I know that this is a common problem, and I've seen here and here but neither of these solutions are working for me.
I have a table with fields session_time
, user
and email
(these fields are just dummy placeholders, my real schema is different so please don't look too much into their names)
supposing each user
can have various emails
related to it, I need to output, per row:
1 - a user
2 - an array consisting of every email
related to the user
However, some users have WAY too many emails, so I need to limit them to the most recent entries, lets say 2 most recent per user.
WITH
sample_data AS (
SELECT
'2023-06-12 10:00:00' AS session_time,
'1' AS user,
'example@example.com' AS email
UNION ALL
SELECT
'2023-06-12 11:00:00' AS session_time,
'2' AS user,
'example@example.com' AS email
UNION ALL
SELECT
'2023-06-12 12:00:00' AS session_time,
'3' AS user,
'example@example.com' AS email,
UNION ALL
SELECT
'2023-06-12 13:00:00' AS session_time,
'3' AS user,
'example2@example.com' AS email
UNION ALL
SELECT
'2023-06-12 14:00:00' AS session_time,
'3' AS user,
'example3@example.com' AS email
)
, filtered_user_email AS (
SELECT
user,
email,
ROW_NUMBER() OVER(PARTITION BY user, email ORDER BY MAX(session_time) DESC) row_num
FROM
sample_data
GROUP BY
uuid,
user
)
running SELECT user, array_agg(distinct email) as emails FROM filtered_user_email WHERE row_num <= 2 group by user
outputs every row, because every row gets a row_num of 1, so for user 3, I get 3 entries instead of just the two most recent ones.

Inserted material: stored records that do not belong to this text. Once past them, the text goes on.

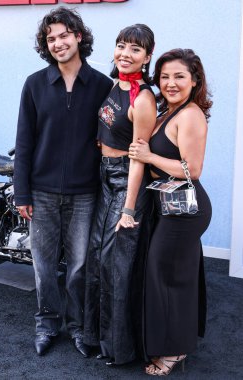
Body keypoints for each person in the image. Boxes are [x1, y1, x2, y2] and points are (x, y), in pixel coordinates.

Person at [13, 6, 113, 357]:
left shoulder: (102, 85)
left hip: (85, 194)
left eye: (63, 35)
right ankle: (46, 324)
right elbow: (24, 143)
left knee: (80, 266)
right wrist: (21, 192)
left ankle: (78, 327)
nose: (57, 43)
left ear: (78, 36)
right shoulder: (35, 85)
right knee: (42, 266)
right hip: (40, 193)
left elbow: (111, 139)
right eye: (50, 39)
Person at [129, 48, 212, 376]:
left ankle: (174, 351)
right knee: (176, 275)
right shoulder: (168, 112)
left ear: (194, 80)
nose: (170, 83)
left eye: (179, 76)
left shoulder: (190, 114)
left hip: (186, 210)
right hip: (169, 205)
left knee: (165, 275)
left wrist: (149, 158)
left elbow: (192, 168)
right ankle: (176, 341)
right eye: (164, 76)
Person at [84, 24, 156, 365]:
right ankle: (96, 337)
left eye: (135, 49)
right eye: (121, 45)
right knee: (98, 258)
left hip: (128, 183)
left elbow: (139, 160)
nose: (125, 53)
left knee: (117, 264)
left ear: (147, 56)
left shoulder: (142, 99)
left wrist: (128, 209)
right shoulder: (115, 85)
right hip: (106, 177)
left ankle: (119, 349)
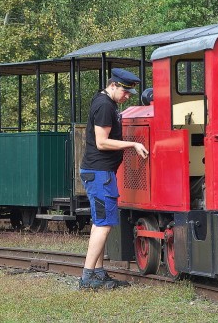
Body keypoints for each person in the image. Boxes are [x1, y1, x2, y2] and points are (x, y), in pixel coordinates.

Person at [79, 68, 149, 290]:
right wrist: (133, 144)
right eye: (125, 92)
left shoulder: (104, 102)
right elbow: (102, 142)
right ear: (113, 85)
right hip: (100, 174)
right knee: (104, 224)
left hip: (98, 173)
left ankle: (97, 273)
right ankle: (87, 278)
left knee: (100, 223)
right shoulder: (105, 106)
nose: (127, 97)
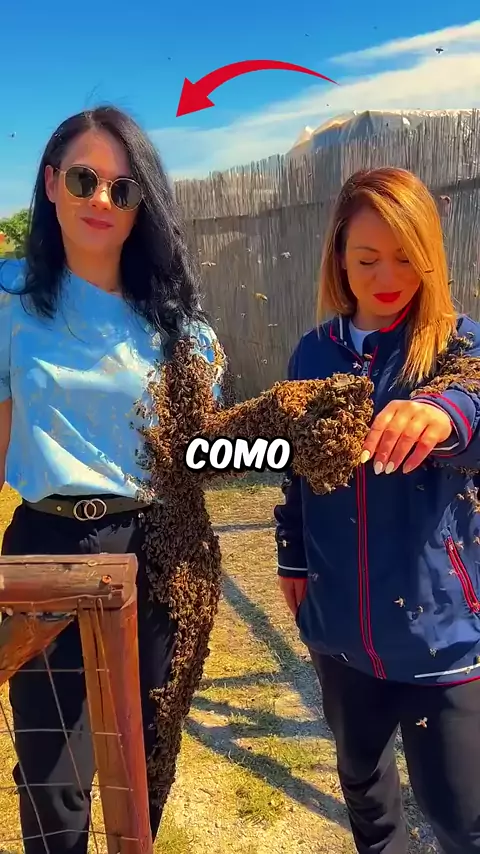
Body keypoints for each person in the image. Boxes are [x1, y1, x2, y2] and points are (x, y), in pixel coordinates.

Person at [0, 105, 224, 854]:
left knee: (143, 761)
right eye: (84, 179)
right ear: (50, 184)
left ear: (141, 206)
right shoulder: (9, 302)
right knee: (51, 778)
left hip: (155, 548)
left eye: (122, 190)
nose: (101, 199)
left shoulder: (178, 325)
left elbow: (201, 452)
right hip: (46, 548)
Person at [275, 167, 480, 853]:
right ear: (339, 256)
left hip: (441, 635)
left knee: (461, 817)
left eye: (405, 257)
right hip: (339, 630)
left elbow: (476, 402)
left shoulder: (457, 346)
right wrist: (293, 557)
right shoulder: (313, 354)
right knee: (365, 792)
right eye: (367, 259)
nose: (387, 276)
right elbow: (295, 471)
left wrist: (444, 412)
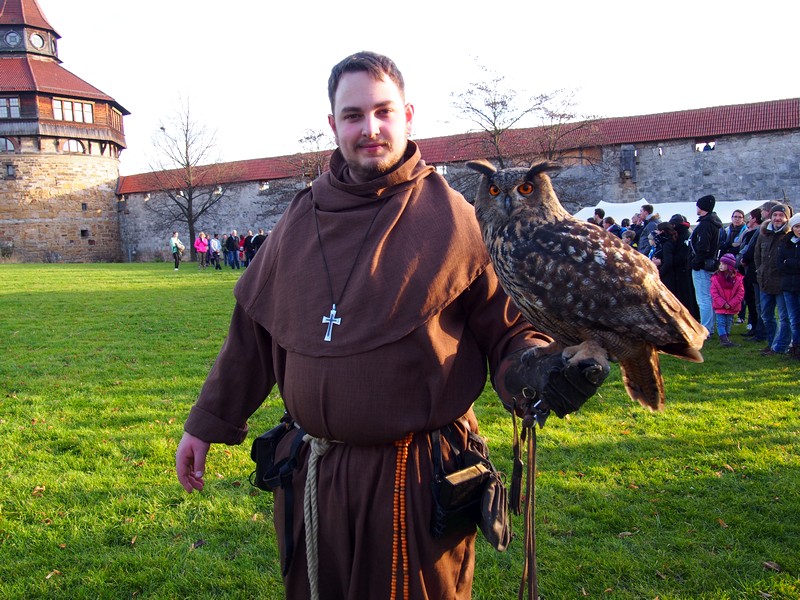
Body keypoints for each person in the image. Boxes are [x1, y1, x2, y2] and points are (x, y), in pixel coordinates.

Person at [175, 51, 607, 600]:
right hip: (317, 479)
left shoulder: (457, 220)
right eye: (353, 115)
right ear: (333, 125)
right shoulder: (297, 219)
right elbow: (252, 339)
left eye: (383, 112)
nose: (370, 128)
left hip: (415, 482)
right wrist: (206, 424)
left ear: (408, 114)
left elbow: (510, 331)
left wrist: (539, 368)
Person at [756, 204, 793, 355]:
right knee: (766, 316)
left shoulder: (789, 236)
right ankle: (771, 343)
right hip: (764, 282)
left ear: (786, 218)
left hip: (781, 283)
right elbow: (757, 256)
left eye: (781, 215)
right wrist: (760, 272)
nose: (778, 218)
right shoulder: (763, 234)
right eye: (775, 215)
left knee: (784, 317)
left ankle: (781, 347)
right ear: (770, 216)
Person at [688, 194, 723, 339]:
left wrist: (695, 262)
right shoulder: (712, 223)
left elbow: (703, 247)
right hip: (709, 263)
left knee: (703, 298)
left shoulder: (706, 225)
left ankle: (706, 329)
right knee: (707, 297)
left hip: (702, 265)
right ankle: (709, 327)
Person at [653, 218, 698, 318]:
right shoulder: (679, 237)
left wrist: (660, 271)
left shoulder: (668, 243)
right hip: (678, 272)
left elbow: (671, 260)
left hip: (674, 273)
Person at [737, 209, 764, 339]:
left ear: (754, 219)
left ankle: (757, 327)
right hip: (748, 269)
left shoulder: (755, 233)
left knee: (753, 301)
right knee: (752, 300)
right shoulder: (750, 233)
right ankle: (754, 326)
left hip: (751, 269)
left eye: (750, 217)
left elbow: (749, 250)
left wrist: (744, 258)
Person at [778, 213, 800, 359]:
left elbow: (787, 263)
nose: (799, 229)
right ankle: (796, 347)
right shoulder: (786, 242)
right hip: (788, 287)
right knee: (794, 319)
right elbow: (779, 264)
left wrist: (789, 262)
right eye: (797, 226)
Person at [711, 253, 745, 347]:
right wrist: (723, 303)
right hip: (720, 306)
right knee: (721, 322)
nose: (720, 266)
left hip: (731, 306)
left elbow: (740, 293)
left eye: (723, 264)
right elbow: (714, 293)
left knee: (729, 322)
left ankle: (726, 337)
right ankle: (724, 339)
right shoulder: (716, 278)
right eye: (720, 264)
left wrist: (731, 304)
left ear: (729, 266)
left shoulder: (737, 279)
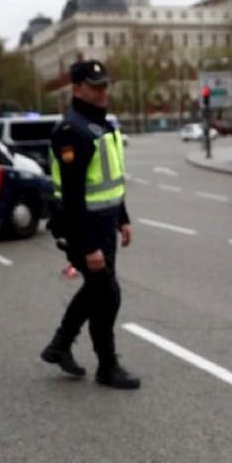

How can I then just select the 2 most recent emails per user?
Presumably, you just need to change the partition
of your row_number
:
select usr, array_agg(email) emails
from (
select usr, email,
row_number() over(partition by usr order by max(session_time))rn
from sample_data s
group by usr, email
) t
where rn <= 2
group by usr